▸ Exercise brief: Return every line in the rows below that contains the string "امریکہ".

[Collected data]

----

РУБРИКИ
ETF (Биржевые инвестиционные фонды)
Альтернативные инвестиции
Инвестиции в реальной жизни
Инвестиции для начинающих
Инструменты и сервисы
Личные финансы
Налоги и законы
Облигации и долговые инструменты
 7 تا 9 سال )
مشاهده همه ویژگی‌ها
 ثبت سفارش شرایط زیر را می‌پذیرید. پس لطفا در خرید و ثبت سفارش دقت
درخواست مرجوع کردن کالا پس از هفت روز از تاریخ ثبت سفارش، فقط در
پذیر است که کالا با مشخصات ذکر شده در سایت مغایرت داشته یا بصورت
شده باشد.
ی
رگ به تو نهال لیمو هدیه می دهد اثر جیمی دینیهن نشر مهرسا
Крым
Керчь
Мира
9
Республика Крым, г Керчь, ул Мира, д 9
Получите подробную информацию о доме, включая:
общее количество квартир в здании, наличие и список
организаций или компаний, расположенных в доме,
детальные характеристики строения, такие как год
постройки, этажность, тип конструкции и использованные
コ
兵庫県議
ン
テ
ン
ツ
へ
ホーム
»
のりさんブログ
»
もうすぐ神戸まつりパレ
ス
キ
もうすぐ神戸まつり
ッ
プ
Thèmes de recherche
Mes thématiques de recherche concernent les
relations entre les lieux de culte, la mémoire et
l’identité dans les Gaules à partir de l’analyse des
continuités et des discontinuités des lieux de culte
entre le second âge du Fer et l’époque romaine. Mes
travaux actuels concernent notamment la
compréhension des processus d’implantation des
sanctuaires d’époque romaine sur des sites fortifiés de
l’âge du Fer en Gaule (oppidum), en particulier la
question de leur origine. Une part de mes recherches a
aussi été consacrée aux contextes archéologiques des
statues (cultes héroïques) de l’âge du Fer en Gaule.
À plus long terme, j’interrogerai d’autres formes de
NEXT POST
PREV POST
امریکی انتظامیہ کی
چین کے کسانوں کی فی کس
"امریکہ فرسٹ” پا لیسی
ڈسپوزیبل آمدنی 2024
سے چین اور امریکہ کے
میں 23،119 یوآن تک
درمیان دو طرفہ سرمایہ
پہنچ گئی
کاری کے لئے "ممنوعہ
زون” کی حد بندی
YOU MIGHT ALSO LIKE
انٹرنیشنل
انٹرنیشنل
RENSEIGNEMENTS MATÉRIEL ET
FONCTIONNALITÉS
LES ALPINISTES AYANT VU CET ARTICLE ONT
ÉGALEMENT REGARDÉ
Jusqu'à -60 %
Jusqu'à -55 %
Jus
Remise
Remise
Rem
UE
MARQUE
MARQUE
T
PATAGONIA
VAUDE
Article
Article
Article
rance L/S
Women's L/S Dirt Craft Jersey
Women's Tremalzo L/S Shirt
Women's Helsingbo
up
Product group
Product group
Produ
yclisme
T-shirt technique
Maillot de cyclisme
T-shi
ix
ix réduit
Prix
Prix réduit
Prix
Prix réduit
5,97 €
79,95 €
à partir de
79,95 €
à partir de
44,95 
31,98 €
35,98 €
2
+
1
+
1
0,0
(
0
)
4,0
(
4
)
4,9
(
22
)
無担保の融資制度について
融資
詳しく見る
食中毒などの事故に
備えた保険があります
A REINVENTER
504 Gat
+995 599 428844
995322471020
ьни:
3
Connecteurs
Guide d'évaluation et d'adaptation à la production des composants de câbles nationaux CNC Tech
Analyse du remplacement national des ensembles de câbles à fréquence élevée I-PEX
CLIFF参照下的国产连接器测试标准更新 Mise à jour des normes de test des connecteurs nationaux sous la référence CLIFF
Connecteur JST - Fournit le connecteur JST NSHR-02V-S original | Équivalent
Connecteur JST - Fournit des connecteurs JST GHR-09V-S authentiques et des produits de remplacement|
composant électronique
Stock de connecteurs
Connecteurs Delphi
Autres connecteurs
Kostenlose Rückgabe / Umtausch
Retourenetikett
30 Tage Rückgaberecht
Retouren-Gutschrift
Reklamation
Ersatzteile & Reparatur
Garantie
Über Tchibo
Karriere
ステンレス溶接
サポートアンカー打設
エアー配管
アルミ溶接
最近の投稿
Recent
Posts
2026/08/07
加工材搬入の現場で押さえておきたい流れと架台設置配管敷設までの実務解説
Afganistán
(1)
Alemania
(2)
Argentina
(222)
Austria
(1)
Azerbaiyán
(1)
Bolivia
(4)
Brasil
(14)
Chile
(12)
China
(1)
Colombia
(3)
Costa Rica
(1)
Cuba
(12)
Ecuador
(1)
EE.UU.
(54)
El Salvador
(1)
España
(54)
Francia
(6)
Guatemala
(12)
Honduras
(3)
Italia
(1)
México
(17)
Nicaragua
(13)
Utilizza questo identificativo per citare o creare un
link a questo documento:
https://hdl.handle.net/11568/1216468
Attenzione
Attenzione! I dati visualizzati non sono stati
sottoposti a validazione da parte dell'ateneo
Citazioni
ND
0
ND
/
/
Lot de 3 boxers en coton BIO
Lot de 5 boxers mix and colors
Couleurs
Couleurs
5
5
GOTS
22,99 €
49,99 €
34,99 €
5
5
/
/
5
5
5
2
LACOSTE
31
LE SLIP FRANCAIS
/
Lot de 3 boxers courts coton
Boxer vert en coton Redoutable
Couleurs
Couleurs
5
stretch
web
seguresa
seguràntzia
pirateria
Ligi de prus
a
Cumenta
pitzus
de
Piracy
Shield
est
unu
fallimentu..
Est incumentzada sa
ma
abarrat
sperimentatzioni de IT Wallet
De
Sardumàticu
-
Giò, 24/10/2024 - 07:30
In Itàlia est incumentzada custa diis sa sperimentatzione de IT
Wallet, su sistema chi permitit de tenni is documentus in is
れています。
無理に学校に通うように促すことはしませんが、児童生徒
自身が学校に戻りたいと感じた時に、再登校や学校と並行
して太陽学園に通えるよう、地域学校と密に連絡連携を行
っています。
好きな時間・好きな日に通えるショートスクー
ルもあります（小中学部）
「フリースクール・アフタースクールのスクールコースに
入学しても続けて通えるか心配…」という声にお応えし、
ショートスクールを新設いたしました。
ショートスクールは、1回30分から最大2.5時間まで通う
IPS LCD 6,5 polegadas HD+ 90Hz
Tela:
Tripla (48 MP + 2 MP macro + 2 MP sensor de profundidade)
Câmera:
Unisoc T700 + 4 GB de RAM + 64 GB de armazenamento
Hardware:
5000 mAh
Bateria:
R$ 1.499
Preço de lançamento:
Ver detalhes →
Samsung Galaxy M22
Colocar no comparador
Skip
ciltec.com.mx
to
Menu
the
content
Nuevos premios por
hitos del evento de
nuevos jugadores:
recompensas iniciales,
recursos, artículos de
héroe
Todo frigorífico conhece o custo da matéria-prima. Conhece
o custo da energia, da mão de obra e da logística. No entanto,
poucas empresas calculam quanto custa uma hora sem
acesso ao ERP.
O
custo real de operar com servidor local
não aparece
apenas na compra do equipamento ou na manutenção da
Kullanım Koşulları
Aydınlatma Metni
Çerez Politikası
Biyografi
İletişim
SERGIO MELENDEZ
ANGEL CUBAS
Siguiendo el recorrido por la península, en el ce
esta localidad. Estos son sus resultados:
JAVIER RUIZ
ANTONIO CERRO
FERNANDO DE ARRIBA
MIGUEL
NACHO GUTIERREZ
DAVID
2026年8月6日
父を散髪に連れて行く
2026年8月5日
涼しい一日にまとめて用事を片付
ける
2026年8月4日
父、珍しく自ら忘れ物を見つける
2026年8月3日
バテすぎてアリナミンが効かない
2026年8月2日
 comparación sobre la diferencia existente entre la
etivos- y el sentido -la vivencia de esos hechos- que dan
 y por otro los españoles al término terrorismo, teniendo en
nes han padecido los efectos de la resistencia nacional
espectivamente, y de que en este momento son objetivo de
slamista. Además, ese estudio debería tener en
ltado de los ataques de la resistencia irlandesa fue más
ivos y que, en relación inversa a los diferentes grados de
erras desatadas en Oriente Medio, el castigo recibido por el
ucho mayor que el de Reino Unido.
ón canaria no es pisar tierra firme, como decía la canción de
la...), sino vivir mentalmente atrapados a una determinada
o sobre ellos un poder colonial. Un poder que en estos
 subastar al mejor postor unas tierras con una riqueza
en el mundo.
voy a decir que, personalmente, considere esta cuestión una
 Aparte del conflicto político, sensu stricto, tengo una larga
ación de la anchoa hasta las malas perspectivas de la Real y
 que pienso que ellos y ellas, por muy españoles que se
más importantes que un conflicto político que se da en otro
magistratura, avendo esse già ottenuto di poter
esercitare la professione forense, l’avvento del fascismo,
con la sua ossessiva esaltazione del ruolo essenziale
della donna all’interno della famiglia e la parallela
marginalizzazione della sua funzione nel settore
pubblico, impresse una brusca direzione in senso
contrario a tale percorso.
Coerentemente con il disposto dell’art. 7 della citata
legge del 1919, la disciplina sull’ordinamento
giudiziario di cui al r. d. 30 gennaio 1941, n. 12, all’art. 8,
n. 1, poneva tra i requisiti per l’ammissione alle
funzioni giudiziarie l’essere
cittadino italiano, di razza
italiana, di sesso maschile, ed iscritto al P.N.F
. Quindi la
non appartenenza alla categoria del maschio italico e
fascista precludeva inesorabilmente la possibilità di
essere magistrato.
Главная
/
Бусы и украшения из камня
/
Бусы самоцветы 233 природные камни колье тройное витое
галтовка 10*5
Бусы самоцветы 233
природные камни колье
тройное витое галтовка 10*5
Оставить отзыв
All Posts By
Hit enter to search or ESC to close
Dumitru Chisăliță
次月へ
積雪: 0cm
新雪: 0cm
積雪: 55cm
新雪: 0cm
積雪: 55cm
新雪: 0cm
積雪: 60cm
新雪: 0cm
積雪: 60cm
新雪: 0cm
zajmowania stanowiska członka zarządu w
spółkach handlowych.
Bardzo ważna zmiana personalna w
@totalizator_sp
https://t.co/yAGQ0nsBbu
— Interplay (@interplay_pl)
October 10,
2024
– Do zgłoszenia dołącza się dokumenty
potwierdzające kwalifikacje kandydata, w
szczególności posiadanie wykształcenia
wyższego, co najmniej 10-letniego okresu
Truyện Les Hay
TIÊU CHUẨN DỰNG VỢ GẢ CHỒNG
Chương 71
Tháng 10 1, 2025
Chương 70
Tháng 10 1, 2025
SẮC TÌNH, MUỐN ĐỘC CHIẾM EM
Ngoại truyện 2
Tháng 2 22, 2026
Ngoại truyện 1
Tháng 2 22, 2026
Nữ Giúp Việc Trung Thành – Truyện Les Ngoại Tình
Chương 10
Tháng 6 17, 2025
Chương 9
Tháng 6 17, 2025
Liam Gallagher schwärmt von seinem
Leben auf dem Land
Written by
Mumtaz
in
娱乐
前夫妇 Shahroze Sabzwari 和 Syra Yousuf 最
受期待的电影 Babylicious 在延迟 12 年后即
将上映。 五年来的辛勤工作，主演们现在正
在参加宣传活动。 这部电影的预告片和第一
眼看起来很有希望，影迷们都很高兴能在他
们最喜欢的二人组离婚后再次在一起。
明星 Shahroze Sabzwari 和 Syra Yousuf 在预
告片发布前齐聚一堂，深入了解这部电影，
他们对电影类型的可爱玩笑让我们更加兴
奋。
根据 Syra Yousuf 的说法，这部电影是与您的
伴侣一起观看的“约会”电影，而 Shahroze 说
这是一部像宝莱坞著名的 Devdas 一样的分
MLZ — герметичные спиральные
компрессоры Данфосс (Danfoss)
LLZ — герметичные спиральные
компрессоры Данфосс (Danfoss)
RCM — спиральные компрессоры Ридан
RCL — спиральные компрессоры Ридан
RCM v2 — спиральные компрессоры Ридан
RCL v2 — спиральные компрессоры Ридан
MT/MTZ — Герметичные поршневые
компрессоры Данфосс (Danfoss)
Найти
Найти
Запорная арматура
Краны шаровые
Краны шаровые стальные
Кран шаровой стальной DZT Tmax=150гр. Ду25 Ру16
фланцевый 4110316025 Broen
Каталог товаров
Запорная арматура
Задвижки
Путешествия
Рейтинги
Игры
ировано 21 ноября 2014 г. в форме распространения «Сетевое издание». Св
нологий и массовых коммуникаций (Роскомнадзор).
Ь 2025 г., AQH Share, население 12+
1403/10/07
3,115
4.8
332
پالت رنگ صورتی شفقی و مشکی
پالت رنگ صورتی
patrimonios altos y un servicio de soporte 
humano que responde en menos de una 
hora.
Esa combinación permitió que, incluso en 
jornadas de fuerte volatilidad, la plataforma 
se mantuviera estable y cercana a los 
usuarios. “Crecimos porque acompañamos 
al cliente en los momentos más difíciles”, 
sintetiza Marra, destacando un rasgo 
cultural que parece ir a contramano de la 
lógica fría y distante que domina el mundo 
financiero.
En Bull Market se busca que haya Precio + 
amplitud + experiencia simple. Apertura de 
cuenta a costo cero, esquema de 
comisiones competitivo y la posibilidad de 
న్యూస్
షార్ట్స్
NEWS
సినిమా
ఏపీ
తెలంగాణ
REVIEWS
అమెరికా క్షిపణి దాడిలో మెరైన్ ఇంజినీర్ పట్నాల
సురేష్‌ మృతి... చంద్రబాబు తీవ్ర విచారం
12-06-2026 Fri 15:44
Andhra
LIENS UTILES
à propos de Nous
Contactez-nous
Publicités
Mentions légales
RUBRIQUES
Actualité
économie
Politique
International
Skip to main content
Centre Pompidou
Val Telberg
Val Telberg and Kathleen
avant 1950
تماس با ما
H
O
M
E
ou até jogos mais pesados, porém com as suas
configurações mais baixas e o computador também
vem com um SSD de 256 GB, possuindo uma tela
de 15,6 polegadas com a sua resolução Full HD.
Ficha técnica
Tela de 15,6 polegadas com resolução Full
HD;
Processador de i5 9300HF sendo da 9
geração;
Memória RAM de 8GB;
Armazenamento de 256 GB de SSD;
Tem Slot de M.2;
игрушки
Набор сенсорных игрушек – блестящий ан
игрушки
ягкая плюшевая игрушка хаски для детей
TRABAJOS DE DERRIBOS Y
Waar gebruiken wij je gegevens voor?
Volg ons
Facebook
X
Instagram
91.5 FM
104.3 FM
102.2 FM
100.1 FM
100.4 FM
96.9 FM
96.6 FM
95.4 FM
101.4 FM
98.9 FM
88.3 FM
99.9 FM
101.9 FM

----

▸ Answer below:
"امریکہ فرسٹ” پا لیسی
سے چین اور امریکہ کے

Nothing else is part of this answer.